Caroll Michels is an art marketing consultant, career coach and artist-advocate. She works with artists throughout the United States, Canada, Europe, Japan, and South and Central America. She is the author of the classic handbook How to Survive & Prosper as an Artist. Selling Yourself without Selling Your Soul (revised and updated, 7th edition, New York: Allworth Press.
Michels was featured in 12 Secrets of Highly Successful Women by Gail McMeekin (Conari Press). She was on the faculty of The New School in New York City and the Ringling College of Art + Design in Sarasota, Florida. She served as chairperson of the Fine Arts Advisory Board of the Fashion Institute of Technology in New York City. She conducts career management workshops throughout the U.S.A. and in Canada.

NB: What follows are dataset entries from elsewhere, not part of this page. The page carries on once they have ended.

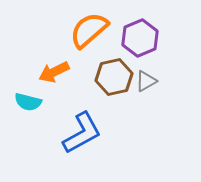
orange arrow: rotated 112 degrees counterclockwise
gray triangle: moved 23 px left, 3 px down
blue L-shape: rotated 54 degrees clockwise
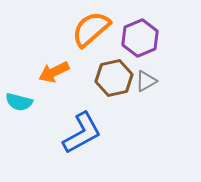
orange semicircle: moved 2 px right, 1 px up
brown hexagon: moved 1 px down
cyan semicircle: moved 9 px left
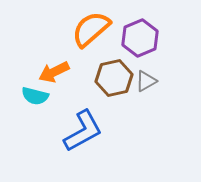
cyan semicircle: moved 16 px right, 6 px up
blue L-shape: moved 1 px right, 2 px up
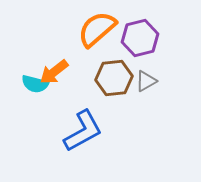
orange semicircle: moved 6 px right
purple hexagon: rotated 9 degrees clockwise
orange arrow: rotated 12 degrees counterclockwise
brown hexagon: rotated 6 degrees clockwise
cyan semicircle: moved 12 px up
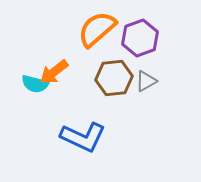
purple hexagon: rotated 6 degrees counterclockwise
blue L-shape: moved 6 px down; rotated 54 degrees clockwise
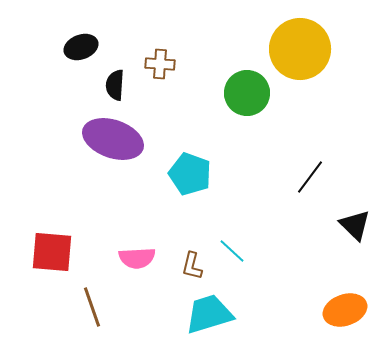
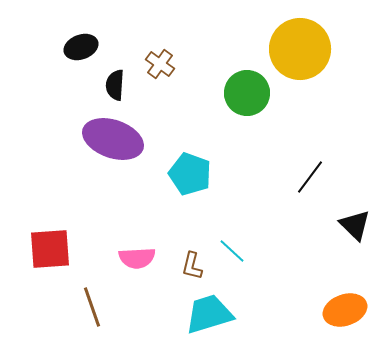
brown cross: rotated 32 degrees clockwise
red square: moved 2 px left, 3 px up; rotated 9 degrees counterclockwise
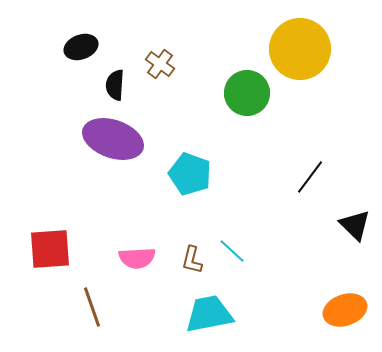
brown L-shape: moved 6 px up
cyan trapezoid: rotated 6 degrees clockwise
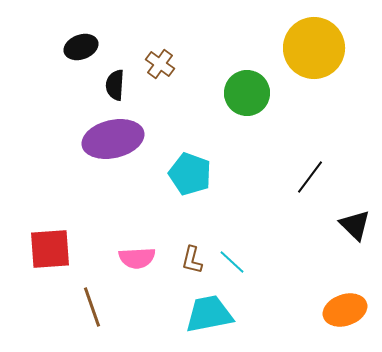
yellow circle: moved 14 px right, 1 px up
purple ellipse: rotated 32 degrees counterclockwise
cyan line: moved 11 px down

Articles about her work as a career-coach and artist-advocate have been appeared in The Wall Street Journal, The New York Times, The Huffington Post, Forbes, Jezebel, U.S. News and World Report, The Christian Science Monitor, The Dallas Morning News, The Minneapolis Star Tribune, The Dallas Morning News, Newsday, The Miami Herald, The Los Angeles Times, and The Boston Globe.
Her artwork has been exhibited in museums in the United States and abroad, including the Georges Pompidou Museum in Paris, Haus am Waldsee, Internationale Kunst in Berlin, Germany, the Walker Art Center in Minneapolis, and in New York City the Institute for Contemporary Art, The Clocktower, and Exit Art. Michels has received numerous grants, including those awarded by the National Endowment for the Arts; the NY State Council for the Arts; the NY Council for the Humanities; and the International Fund for the Promotion of Culture/UNESCO. She was a fellow at the Alden B. Dow Creativity Center in Midland, Michigan. Michels is the founder of the Artist Help Network, a website devoted to career resources.
An article about Caroll Michels was included in the 2019 “Best in Series” award by Folio: Magazine Publishing News to the magazine Professional Photographer.